Turn the data, from its first line down through the line containing "Caminhonete Hilux colide e destrói parklets", into a JSON list of strings with one string per line. Leave out blank lines.
╭─ Raw data
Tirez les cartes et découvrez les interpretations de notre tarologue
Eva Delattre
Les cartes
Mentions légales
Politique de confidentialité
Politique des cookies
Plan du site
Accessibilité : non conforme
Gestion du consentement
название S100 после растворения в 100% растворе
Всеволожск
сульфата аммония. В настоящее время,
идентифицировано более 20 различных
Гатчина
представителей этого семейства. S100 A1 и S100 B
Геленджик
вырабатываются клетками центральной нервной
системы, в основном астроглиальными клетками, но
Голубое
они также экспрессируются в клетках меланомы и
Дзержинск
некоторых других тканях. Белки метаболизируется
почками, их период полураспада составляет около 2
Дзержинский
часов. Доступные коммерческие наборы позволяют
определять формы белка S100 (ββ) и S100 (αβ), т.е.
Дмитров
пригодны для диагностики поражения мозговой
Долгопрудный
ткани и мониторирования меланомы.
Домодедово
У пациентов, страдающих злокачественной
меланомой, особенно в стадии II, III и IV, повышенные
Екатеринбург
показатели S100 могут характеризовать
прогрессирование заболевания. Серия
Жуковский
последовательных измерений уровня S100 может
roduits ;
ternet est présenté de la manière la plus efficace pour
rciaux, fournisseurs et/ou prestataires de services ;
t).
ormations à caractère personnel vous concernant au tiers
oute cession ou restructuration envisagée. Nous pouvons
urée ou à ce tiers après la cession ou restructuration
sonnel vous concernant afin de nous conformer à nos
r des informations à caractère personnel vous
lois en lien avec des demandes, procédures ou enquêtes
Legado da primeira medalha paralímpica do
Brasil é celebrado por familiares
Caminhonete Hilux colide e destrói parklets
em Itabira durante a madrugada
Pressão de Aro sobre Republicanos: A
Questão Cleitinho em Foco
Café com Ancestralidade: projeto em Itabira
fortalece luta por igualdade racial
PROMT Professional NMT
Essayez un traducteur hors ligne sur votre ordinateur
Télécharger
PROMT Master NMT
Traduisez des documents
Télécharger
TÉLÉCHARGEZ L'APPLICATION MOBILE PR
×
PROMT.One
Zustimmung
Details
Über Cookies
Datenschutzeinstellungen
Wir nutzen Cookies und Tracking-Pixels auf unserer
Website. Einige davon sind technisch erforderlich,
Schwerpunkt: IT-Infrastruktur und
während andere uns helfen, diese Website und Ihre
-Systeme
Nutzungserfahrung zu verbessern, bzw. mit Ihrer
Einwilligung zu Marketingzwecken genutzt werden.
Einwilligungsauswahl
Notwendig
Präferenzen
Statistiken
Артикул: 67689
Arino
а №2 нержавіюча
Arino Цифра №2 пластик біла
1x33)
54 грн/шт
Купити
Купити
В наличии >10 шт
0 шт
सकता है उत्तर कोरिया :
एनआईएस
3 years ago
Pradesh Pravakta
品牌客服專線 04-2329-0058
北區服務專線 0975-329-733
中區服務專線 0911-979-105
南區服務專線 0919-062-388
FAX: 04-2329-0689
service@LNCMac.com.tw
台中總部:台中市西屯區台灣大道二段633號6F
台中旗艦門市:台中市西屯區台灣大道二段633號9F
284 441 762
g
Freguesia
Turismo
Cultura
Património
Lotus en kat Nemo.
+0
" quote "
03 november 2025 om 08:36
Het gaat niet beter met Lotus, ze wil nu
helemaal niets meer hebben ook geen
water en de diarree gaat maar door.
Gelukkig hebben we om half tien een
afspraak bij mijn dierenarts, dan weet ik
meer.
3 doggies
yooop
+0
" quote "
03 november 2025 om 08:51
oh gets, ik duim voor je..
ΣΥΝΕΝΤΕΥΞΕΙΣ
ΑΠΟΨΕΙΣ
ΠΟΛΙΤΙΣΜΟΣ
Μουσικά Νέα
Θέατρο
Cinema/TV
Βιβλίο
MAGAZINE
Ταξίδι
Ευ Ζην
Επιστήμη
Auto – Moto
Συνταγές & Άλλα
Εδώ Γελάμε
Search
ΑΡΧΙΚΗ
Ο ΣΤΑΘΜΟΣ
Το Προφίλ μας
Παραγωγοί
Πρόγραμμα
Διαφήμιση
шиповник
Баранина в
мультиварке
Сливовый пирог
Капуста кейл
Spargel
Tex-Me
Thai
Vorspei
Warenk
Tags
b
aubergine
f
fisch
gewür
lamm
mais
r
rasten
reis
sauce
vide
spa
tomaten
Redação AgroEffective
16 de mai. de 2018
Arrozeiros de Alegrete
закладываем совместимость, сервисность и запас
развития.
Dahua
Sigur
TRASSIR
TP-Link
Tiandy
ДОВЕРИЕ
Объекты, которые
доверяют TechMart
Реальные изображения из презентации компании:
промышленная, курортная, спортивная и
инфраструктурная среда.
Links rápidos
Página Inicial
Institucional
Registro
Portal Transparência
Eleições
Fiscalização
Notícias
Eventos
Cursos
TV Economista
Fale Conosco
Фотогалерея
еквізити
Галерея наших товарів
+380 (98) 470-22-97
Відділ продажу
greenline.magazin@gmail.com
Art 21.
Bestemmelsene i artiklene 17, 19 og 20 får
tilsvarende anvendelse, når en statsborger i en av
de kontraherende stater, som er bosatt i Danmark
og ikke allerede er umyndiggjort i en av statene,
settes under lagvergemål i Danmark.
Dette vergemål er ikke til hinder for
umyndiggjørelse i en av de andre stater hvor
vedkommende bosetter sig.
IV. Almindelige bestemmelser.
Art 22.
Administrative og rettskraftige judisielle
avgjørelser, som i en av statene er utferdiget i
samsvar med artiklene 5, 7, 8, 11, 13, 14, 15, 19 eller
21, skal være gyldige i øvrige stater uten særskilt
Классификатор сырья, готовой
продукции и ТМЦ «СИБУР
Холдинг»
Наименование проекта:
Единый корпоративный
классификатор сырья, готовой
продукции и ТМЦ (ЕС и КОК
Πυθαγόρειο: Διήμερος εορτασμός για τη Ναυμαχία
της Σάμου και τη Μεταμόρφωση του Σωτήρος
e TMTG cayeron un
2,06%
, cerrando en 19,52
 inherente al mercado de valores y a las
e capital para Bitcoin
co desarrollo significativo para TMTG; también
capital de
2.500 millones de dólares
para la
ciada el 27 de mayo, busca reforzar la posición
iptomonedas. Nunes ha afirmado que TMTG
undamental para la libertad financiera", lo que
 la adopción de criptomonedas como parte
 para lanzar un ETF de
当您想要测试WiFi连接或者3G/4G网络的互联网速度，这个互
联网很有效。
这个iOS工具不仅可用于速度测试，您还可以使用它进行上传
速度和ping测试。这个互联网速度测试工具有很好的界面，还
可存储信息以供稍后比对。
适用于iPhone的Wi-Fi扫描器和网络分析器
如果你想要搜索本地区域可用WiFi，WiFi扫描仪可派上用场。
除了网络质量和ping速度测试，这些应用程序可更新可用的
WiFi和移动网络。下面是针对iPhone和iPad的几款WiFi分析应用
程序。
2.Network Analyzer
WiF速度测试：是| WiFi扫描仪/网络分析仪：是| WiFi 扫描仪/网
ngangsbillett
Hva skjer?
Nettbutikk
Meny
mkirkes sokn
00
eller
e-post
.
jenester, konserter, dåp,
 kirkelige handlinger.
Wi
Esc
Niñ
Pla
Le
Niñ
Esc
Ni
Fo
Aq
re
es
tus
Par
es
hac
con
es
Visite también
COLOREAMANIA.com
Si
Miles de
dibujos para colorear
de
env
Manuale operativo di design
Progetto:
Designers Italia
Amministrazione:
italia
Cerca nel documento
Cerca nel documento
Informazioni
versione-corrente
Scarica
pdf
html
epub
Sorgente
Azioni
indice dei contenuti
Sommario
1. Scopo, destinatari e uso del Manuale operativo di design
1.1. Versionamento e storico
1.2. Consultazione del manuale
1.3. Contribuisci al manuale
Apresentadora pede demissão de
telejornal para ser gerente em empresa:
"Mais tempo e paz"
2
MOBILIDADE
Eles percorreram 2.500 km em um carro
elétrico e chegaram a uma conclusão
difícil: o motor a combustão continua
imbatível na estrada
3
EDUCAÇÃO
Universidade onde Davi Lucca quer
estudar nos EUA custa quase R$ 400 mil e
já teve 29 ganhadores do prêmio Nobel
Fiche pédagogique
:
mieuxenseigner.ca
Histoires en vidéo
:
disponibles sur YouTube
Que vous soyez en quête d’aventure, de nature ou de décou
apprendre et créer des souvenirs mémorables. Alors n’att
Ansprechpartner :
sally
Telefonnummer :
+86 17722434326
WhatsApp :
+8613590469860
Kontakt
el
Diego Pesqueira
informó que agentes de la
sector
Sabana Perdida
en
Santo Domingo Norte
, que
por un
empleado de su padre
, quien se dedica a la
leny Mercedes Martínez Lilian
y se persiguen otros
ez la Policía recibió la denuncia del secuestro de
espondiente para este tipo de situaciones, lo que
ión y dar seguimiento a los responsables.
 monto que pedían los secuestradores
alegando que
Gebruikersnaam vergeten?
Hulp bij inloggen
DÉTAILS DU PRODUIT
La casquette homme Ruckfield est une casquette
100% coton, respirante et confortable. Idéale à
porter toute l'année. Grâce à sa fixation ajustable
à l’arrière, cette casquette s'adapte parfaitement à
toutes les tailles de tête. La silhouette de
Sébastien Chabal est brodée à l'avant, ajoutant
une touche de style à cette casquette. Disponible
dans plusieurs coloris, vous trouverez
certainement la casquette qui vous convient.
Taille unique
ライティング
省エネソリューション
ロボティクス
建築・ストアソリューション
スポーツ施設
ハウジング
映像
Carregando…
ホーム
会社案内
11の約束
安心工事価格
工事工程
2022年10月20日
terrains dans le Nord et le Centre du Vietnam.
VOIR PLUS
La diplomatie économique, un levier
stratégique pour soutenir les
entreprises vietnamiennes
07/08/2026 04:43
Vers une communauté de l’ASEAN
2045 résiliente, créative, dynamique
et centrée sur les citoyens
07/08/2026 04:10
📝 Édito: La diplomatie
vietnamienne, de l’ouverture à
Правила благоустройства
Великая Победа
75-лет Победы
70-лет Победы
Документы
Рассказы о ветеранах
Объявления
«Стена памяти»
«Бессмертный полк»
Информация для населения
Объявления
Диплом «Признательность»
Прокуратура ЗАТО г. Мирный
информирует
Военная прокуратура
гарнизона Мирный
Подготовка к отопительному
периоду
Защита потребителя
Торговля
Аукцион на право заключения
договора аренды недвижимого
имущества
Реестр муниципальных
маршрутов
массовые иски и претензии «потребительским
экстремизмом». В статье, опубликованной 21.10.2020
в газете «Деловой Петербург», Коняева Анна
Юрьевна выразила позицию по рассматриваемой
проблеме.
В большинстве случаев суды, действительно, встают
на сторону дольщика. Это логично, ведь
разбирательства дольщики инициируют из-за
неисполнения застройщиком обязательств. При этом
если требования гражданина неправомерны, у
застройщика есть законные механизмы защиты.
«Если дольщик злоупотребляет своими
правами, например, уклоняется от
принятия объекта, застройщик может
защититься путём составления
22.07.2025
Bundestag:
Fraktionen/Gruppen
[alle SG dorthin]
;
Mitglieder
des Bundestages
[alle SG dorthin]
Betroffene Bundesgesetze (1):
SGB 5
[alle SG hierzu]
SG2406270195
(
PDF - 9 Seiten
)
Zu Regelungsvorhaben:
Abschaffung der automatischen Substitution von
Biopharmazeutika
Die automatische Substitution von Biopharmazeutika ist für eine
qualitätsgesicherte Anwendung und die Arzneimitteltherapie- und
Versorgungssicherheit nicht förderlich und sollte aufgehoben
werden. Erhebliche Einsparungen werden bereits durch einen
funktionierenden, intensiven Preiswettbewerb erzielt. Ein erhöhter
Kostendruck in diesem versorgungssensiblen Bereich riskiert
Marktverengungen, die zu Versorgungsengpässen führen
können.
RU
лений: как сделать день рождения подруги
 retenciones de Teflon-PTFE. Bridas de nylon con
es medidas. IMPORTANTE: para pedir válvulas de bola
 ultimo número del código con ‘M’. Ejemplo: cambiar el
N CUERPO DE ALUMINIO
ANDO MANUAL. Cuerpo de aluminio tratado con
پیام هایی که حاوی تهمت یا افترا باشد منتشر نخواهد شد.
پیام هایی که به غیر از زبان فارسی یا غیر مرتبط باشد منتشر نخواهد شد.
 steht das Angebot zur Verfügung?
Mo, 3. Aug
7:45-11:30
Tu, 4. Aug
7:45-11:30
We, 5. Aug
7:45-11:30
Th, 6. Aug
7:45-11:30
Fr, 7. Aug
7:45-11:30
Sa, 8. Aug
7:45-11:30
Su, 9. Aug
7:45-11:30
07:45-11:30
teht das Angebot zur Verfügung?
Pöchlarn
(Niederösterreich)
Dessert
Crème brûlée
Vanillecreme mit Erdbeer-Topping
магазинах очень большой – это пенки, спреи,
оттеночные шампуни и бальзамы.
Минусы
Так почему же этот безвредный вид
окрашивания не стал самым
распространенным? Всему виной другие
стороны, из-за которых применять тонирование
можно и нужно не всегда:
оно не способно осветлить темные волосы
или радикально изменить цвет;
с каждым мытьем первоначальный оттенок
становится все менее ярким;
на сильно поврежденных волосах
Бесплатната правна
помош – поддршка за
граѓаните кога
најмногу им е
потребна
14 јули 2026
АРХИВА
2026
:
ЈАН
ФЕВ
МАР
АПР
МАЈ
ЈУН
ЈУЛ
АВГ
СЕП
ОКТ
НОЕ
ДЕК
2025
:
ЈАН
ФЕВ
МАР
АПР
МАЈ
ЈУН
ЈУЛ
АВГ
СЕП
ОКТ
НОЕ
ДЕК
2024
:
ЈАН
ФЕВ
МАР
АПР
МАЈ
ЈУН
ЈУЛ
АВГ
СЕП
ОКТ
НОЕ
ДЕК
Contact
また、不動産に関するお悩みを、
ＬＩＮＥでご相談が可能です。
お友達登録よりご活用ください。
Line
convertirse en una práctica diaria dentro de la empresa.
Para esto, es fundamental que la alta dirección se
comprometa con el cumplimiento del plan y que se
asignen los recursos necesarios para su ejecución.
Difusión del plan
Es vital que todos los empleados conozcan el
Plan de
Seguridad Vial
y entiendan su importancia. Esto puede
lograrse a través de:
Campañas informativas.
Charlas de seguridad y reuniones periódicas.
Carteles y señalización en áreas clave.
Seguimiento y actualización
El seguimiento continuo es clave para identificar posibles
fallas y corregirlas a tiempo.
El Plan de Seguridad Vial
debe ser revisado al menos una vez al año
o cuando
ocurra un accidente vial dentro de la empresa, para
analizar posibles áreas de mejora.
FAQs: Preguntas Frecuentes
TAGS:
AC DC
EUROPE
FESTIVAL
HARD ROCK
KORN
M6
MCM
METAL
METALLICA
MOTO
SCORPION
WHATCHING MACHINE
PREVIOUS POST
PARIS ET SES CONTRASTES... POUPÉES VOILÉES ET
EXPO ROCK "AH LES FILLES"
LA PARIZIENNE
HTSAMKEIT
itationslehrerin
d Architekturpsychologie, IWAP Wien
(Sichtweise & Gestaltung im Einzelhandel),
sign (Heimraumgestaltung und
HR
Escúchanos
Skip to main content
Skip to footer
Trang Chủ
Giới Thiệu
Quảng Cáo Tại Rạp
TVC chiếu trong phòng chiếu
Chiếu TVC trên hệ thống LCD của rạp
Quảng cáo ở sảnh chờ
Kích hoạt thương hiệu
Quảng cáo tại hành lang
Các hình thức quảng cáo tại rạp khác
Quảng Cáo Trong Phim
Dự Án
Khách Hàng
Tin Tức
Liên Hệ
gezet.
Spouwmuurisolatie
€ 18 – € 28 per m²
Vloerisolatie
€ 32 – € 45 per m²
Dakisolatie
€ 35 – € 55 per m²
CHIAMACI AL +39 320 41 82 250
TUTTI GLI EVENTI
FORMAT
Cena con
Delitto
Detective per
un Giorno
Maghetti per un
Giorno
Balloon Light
╰─
* [Expected answer]:
[
  "Tirez les cartes et découvrez les interpretations de notre tarologue",
  "Eva Delattre",
  "Les cartes",
  "Mentions légales",
  "Politique de confidentialité",
  "Politique des cookies",
  "Plan du site",
  "Accessibilité : non conforme",
  "Gestion du consentement",
  "название S100 после растворения в 100% растворе",
  "Всеволожск",
  "сульфата аммония. В настоящее время,",
  "идентифицировано более 20 различных",
  "Гатчина",
  "представителей этого семейства. S100 A1 и S100 B",
  "Геленджик",
  "вырабатываются клетками центральной нервной",
  "системы, в основном астроглиальными клетками, но",
  "Голубое",
  "они также экспрессируются в клетках меланомы и",
  "Дзержинск",
  "некоторых других тканях. Белки метаболизируется",
  "почками, их период полураспада составляет около 2",
  "Дзержинский",
  "часов. Доступные коммерческие наборы позволяют",
  "определять формы белка S100 (ββ) и S100 (αβ), т.е.",
  "Дмитров",
  "пригодны для диагностики поражения мозговой",
  "Долгопрудный",
  "ткани и мониторирования меланомы.",
  "Домодедово",
  "У пациентов, страдающих злокачественной",
  "меланомой, особенно в стадии II, III и IV, повышенные",
  "Екатеринбург",
  "показатели S100 могут характеризовать",
  "прогрессирование заболевания. Серия",
  "Жуковский",
  "последовательных измерений уровня S100 может",
  "roduits ;",
  "ternet est présenté de la manière la plus efficace pour",
  "rciaux, fournisseurs et/ou prestataires de services ;",
  "t).",
  "ormations à caractère personnel vous concernant au tiers",
  "oute cession ou restructuration envisagée. Nous pouvons",
  "urée ou à ce tiers après la cession ou restructuration",
  "sonnel vous concernant afin de nous conformer à nos",
  "r des informations à caractère personnel vous",
  "lois en lien avec des demandes, procédures ou enquêtes",
  "Legado da primeira medalha paralímpica do",
  "Brasil é celebrado por familiares",
  "Caminhonete Hilux colide e destrói parklets"
]